Il 730 precompilato è disponibile online sul sito dedicato dell’Agenzia delle Entrate dal pomeriggio di oggi, lunedì 15 aprile. Sono 950 milioni i dati raccolti, circa il 3,8 per cento in più rispetto a quelli del 2018. Questi sono i numeri della nuova dichiarazione dei redditi precompilata. Il procedimento resta lo stesso dell’anno passato: si può accettare il 730 precompilato così com’è, oppure modificarlo, e poi inviarlo, a partire dal 2 maggio e fino al 23 luglio. Per la modifica sarà disponibile dal 10 maggio anche una compilazione assistita da svolgere in autonomia. Come riportato da Lettera43, è stata registrata una partenza sprint per la dichiarazione dei redditi precompilata: all’apertura del canale telematico per accedere al 730 precompilato sono stati molti i contribuenti che hanno verificato i dati caricati su cui costruire la propria dichiarazione fiscale. La consultazione è stata possibile dalle 14.02 e nelle prime due ore sono stati registrati 116.036 accessi, cioè circa mille ogni minuto.

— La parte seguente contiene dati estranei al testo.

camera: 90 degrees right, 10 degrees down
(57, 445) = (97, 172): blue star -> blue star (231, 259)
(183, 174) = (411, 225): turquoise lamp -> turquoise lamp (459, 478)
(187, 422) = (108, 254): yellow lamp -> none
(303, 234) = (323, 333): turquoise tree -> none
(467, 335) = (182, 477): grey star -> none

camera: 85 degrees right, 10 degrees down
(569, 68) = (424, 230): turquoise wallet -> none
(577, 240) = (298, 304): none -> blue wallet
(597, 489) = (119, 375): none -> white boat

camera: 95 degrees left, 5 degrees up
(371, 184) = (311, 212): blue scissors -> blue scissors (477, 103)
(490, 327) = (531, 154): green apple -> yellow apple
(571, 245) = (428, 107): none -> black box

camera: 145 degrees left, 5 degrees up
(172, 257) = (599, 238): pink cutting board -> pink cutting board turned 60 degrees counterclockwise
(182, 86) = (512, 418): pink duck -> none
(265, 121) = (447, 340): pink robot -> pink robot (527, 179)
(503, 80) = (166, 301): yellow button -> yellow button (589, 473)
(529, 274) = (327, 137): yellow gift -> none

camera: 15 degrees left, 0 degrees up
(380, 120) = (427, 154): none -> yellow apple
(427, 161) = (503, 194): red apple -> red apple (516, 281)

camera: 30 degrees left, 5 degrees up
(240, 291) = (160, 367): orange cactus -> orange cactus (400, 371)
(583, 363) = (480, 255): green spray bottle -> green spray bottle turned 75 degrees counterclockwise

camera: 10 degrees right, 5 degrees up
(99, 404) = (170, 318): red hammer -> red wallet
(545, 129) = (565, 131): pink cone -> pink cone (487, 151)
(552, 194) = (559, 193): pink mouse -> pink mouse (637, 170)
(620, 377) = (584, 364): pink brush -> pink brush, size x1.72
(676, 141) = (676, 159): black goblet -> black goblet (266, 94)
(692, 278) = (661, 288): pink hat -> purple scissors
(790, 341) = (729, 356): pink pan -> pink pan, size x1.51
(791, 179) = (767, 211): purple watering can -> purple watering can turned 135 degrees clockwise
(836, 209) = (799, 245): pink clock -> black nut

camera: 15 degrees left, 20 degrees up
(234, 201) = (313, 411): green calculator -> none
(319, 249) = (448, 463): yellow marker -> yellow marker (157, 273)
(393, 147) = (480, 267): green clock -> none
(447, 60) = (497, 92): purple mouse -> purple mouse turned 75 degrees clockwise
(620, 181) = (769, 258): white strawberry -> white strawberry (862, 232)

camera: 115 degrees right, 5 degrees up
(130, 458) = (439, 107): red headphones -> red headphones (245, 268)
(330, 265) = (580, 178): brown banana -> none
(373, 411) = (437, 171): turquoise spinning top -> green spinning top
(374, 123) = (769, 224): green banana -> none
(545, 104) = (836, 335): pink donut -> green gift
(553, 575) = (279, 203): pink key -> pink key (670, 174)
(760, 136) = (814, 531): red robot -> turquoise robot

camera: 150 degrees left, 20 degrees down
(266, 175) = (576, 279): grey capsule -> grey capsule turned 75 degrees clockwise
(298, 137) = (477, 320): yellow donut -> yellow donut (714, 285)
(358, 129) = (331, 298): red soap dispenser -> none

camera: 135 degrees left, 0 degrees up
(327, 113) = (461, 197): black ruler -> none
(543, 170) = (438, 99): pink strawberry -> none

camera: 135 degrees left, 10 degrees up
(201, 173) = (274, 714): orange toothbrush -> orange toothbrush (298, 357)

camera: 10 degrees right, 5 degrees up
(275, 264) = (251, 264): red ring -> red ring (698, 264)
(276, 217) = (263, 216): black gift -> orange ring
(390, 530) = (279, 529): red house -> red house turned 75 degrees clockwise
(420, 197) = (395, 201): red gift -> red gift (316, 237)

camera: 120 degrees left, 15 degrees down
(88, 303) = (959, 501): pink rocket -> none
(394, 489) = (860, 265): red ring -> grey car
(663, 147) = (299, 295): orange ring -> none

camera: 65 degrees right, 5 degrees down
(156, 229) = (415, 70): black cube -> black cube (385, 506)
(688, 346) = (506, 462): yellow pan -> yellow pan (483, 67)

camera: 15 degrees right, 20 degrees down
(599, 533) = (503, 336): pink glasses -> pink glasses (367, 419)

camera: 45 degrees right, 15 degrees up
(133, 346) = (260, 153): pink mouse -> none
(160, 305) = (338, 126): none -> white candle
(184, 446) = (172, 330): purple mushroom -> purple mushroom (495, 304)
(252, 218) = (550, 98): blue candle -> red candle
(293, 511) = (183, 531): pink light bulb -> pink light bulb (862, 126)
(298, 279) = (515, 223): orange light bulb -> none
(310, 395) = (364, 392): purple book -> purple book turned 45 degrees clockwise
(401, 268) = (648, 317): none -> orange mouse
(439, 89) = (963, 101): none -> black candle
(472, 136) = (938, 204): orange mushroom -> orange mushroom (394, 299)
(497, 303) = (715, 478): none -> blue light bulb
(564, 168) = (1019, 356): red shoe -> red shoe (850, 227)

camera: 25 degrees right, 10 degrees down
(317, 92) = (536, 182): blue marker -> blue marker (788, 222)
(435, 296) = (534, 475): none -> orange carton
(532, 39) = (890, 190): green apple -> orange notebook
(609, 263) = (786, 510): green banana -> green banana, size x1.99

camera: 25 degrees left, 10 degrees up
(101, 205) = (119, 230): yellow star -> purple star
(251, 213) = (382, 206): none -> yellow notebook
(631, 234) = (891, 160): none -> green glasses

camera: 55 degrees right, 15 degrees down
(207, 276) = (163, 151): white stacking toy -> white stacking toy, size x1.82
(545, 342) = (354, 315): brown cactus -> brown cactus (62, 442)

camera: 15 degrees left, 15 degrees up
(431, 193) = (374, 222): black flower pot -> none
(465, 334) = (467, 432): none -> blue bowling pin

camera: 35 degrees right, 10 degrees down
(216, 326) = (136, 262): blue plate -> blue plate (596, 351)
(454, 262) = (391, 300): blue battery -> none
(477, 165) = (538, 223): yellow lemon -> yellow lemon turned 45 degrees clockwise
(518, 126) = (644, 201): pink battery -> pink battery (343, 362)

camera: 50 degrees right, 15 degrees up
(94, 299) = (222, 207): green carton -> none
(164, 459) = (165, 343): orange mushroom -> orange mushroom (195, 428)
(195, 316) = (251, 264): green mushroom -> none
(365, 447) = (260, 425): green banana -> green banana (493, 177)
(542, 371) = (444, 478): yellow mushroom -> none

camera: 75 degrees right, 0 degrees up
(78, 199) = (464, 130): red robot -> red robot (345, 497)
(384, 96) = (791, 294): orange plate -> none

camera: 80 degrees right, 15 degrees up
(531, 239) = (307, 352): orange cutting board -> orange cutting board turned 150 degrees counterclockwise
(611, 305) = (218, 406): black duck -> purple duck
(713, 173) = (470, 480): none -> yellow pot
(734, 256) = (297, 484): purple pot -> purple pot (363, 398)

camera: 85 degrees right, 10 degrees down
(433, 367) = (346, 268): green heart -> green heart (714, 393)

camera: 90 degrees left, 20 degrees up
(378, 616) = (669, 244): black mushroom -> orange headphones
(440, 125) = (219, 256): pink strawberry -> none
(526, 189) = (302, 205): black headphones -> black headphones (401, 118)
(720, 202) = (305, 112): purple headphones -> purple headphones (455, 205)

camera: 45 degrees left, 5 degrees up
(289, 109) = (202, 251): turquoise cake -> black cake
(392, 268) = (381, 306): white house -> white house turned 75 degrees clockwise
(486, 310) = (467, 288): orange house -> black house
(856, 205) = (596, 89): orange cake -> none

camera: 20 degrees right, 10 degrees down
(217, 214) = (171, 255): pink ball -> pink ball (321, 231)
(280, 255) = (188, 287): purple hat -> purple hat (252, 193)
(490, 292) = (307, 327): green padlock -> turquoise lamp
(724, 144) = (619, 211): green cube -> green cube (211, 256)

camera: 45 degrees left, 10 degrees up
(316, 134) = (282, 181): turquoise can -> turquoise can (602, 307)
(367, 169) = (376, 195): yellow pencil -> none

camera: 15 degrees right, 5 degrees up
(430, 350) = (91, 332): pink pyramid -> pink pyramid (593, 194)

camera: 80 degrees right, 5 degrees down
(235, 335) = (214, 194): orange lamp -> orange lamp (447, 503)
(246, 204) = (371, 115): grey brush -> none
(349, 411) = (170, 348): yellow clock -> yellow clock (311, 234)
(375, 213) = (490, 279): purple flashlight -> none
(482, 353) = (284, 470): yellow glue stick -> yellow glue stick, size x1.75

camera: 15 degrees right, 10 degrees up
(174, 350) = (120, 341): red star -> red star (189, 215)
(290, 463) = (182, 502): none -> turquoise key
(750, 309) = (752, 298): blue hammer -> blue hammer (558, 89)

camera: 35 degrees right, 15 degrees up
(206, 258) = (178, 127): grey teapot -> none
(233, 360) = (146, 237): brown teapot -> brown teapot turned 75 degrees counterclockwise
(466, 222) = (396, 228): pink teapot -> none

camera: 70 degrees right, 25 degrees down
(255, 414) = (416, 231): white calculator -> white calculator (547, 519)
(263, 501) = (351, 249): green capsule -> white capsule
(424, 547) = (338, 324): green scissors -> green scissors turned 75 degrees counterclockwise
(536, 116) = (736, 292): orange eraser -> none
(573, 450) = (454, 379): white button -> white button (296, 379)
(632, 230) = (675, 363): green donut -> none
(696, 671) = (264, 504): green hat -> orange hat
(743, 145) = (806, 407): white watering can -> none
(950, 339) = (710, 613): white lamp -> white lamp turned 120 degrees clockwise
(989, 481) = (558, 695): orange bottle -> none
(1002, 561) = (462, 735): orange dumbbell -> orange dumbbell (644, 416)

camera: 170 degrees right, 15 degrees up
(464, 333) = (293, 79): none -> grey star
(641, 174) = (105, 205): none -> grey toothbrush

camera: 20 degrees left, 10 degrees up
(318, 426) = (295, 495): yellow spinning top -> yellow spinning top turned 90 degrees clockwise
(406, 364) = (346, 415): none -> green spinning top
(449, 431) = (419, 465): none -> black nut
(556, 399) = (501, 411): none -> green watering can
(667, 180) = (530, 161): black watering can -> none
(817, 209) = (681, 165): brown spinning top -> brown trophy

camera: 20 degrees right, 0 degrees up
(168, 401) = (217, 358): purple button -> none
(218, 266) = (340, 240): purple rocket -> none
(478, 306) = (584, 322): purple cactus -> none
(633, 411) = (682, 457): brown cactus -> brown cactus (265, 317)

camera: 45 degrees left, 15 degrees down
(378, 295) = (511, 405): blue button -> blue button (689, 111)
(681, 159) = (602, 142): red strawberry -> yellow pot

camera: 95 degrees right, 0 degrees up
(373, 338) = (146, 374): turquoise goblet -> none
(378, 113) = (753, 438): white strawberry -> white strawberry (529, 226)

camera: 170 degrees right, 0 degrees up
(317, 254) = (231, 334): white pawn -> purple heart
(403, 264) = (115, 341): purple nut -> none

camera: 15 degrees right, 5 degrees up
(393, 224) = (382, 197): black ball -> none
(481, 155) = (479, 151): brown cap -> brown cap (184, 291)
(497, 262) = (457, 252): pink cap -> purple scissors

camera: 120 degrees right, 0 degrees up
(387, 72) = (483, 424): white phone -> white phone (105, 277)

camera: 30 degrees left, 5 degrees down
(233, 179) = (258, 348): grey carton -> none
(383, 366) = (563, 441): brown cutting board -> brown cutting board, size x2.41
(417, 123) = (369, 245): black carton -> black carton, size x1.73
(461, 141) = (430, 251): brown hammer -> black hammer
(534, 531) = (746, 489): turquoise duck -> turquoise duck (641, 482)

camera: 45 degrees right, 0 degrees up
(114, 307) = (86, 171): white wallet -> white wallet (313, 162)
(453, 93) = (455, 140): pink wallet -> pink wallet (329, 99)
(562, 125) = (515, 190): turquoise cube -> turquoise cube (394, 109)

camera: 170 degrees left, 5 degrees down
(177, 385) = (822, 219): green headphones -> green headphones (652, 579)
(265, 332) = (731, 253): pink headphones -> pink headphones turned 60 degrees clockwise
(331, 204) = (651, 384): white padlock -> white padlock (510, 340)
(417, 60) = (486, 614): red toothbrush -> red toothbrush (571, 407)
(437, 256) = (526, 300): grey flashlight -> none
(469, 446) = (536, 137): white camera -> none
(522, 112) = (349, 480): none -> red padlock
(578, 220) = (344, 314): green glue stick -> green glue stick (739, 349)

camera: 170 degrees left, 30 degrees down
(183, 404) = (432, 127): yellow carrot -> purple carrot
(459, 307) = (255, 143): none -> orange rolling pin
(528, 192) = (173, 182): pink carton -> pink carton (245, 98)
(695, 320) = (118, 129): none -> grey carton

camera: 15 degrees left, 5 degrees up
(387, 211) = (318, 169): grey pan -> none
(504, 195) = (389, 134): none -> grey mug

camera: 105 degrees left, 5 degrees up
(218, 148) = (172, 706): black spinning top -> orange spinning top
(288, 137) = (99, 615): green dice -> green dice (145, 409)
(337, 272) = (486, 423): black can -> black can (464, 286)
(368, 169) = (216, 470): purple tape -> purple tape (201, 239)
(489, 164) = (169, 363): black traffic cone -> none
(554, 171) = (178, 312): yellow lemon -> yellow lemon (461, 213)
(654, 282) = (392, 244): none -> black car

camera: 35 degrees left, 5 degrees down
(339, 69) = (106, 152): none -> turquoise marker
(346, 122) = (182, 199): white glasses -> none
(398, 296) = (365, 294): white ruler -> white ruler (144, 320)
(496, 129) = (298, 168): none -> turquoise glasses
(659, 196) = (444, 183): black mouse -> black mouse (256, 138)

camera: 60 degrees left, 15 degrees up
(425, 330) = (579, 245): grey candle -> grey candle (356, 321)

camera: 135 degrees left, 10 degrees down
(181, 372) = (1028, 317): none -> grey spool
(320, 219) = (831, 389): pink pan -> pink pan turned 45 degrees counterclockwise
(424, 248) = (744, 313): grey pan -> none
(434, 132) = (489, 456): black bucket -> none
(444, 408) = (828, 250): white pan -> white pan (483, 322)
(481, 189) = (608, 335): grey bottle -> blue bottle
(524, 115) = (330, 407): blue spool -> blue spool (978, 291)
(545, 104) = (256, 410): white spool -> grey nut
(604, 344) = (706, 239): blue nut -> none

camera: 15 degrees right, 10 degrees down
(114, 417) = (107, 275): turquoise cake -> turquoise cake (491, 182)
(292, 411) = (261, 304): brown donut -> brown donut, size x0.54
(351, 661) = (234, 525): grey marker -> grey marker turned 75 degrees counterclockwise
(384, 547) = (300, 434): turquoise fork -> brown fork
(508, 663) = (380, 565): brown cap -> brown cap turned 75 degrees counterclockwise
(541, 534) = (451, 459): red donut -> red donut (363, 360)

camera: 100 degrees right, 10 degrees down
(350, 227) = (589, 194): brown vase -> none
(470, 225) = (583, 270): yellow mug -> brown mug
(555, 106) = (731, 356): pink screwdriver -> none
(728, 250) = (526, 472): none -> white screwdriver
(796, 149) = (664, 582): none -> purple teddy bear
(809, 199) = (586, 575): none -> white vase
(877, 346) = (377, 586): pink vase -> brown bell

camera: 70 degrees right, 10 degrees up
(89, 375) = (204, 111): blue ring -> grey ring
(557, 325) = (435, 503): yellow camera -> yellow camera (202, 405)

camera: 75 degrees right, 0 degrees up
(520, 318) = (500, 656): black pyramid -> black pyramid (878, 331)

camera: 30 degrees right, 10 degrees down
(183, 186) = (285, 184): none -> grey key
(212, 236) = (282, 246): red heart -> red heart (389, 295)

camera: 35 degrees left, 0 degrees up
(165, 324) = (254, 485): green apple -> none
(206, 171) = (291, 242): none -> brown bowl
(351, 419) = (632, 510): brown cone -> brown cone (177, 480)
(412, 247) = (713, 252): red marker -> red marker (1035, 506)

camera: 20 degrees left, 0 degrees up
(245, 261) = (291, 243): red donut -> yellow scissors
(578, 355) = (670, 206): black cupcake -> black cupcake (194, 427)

730 PRECOMPILATO: OGGI MODELLO ONLINE

Secondo l’Agenzia delle Entrate, nel pomeriggio di oggi sarà scaricabile ufficialmente il Modello 730 Precompilato per la dichiarazione dei redditi di circa 30 milioni di italiani: l’obiettivo dichiarato dall’ente è che, dopo i tanti disagi degli scorsi anni, si possa iniziare ad arrivare ad una cifra importante come 3 milioni di invii fai-da-te che renderebbe sostanzialmente vincente il modello impostato dai governi passati e ritoccato dall’esecutivo Conte con nuovi oneri e spese da poter inserire. Le Entrate puntano a ricevere dai cittadini, senza dunque l’intervento di Caf e commercialisti – il 14% circa dei 730, ovvero la percentuale che corrisponde a 2,9 milioni di modelli, cui vanno aggiunti gli invii diretti di Redditi Pf (circa 140mila lo scorso anno). Il 730 precompilato e disponibile da oggi potrà poi essere accettato/integrato e inviato direttamente via web a partire dal 2 maggio e fino al 23 luglio: si può accedere con il Pin Fisconline, Inps, Spid, Noipa e Carta nazionale dei servizi ma per i primi veri ritocchi si dovrà attendere per l’appunto il 2 maggio quando sarà effettivamente possibile correggere o accettare in toto – e poi inviare – il 730 che comunque va spedito entro e non oltre il 23 luglio. Per quanto riguarda invece i redditi Pf, sarà modificabile dal 10 maggio l’intera dichiarazione dei redditi e trasmessa entro e non oltre il 30 settembre 2019.

SCADENZE, ONERI E SPESE

Quest’anno nella dichiarazione precompilata del 730 sono inseriti nuovi oneri e spese come i premi per assicurazioni aventi per oggetto il rischio di eventi di disastro o calamità, nonché le spese relative ad interventi di sistemazione a verde degli immobili su parti comuni nei condomini (il cosiddetto Bonus Verde): oltre ai dati già a disposizione del 730 precompilato, sono stati inseriti nei modelli anche gli enti esterni (studi medici, farmacie, banche, assicurazioni, università) e dai datori di lavoro tramite le certificazioni uniche. Come sottolinea l’Agenzia delle Entrate, «le spese su parti comuni condominiali che danno diritto al bonus verde e le somme versate dal primo gennaio 2018 per assicurazioni contro le calamità, stipulate per immobili a uso abitativo». Da quest’anno v’è la possibilità di scelta tra la dichiarazione semplificata per poter modificare  in maniera guidata il quadro E della dichiarazione: si può aggiungere un onere detraibile o deducibile non presente nel modello online ma anche modificare gli importi delle spese sostenute.